LONG LIVE THE GLITCH

“We have an obligation to build a sustainable, healthy environment for the generations to come. We are the pioneers – with great opportunities come great responsibilities.”

From a scanner and a photocopier, to a computer, mobile phone, and access to the internet, Dom Barra has engaged with technology creatively since he was a boy. Later in Leeds, he felt a need to explore art academically and enrolled in the Leeds College of Art and Design in 2004.

During those years he came across the work of experimental filmmaker Stan Brakhage, who “treated 8mm film like a canvas, marking and changing the format supporting the analog data.” In researching Brakhage’s work, years later Dom came across glitch artists Nick Briz, Rosa Menkman, and Jon Cates. Glitching became a metaphor for “a way to hack life.” Altering the data within a digital format is Dom’s practice and a way to build his storytelling.

Dom was an OG before there were OGs and has had many defining moments in his career, including an obfuscating project on Facebook during the Cambridge Analytica scandal; visiting artist at the School of Arts Institute of Chicago’s 125 anniversary; being a member of the political activism Pirate Party in Naples and lecturing at the Rome University of Fine Art.

Dom joined the crypto art community on Telegram, where he participated in an online auction, selling his first crypto art piece. He then minted on EOS, Tezos, and Foundation. Dom is part of the Italian crypto art group Riot on Telegram. “For the young people in this group, this is their future – they have so much hope. We have an obligation to build a sustainable, healthy environment for the generations to come. We are the pioneers – with great opportunities come great responsibilities.”

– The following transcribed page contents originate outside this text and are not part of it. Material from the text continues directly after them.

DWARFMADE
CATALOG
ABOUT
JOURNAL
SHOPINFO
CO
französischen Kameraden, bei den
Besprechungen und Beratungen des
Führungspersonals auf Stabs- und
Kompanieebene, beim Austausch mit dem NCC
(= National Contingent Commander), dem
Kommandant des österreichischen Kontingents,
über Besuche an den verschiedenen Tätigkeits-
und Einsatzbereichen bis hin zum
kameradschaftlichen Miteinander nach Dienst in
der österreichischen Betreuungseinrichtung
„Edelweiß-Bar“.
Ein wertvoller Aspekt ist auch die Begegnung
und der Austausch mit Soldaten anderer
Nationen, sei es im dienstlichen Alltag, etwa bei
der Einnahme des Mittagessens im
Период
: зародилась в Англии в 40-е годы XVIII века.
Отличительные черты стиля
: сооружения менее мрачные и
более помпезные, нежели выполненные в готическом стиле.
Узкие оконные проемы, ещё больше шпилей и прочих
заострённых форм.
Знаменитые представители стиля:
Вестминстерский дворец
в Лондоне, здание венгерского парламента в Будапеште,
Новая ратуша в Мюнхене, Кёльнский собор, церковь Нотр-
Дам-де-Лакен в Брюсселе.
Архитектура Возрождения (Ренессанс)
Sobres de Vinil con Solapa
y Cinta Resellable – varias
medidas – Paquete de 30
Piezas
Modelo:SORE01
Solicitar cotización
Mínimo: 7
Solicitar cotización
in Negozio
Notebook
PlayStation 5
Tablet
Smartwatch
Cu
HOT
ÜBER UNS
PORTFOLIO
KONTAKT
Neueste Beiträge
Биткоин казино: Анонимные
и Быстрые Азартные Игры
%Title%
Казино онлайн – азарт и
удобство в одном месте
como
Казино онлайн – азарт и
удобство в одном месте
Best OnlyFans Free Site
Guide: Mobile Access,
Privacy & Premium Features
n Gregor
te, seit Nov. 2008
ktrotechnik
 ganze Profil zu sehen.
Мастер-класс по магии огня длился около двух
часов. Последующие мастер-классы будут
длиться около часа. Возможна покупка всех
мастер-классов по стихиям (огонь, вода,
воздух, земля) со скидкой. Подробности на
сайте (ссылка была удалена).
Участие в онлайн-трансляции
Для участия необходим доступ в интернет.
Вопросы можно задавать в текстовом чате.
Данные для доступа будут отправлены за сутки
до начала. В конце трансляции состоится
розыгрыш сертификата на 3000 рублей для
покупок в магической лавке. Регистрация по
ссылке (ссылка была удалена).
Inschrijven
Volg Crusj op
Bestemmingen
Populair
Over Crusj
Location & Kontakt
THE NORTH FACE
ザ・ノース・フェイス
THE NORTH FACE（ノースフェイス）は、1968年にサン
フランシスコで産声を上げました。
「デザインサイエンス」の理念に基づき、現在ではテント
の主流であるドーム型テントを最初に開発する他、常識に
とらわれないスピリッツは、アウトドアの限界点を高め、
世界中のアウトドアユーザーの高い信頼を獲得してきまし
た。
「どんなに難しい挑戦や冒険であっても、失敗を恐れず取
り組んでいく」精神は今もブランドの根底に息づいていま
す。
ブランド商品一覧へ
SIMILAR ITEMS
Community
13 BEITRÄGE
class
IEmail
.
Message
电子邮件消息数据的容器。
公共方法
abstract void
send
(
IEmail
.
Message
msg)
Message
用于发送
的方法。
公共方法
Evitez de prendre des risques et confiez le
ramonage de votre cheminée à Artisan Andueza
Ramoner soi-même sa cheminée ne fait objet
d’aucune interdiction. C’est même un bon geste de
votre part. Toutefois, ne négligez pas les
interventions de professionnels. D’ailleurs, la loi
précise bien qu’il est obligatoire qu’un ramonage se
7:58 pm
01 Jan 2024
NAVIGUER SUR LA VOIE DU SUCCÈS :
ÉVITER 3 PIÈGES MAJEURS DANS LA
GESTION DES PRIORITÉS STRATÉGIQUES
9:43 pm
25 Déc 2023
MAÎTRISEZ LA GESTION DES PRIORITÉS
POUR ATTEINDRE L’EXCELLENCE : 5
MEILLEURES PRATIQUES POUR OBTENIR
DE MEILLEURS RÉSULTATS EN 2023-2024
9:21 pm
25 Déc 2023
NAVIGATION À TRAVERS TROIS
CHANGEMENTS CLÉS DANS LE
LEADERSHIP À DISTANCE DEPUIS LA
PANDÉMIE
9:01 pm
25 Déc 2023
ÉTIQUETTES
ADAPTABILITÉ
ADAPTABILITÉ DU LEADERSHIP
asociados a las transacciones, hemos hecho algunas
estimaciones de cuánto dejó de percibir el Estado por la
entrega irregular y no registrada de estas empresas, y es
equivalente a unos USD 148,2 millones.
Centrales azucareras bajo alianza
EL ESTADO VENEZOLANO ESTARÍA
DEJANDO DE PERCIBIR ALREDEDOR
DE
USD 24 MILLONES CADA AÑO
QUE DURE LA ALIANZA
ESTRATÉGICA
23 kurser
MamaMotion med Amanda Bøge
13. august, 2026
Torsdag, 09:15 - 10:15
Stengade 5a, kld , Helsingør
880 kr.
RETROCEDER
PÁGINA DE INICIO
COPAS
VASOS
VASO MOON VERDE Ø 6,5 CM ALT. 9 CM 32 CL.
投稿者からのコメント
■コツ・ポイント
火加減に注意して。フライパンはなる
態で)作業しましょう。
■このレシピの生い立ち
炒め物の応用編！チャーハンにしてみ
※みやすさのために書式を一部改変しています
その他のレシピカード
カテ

Dom is the “firestarter” of the White Page Gallery/s, a decentralized and distributed art network born in 2019. Using WPG/s practice, the community of artists, curators, academies, festivals, and cultural operators, host art projects made and curated by others on their websites without the aim of profit. All those who are part of the network have total and independent decision-making ability with respect to the methods, times, and artistic projects they choose to exhibit in their online spaces. Dom says of the bold distortions and haphazard nature of Glitch Art that make it so subversive and distinct: “A glitch will always find a context in art because our society will always be defined by states of instability, disorder, and imperfection, and the drive for destruction and redemption will always be alive in us, it’s all in our nature.”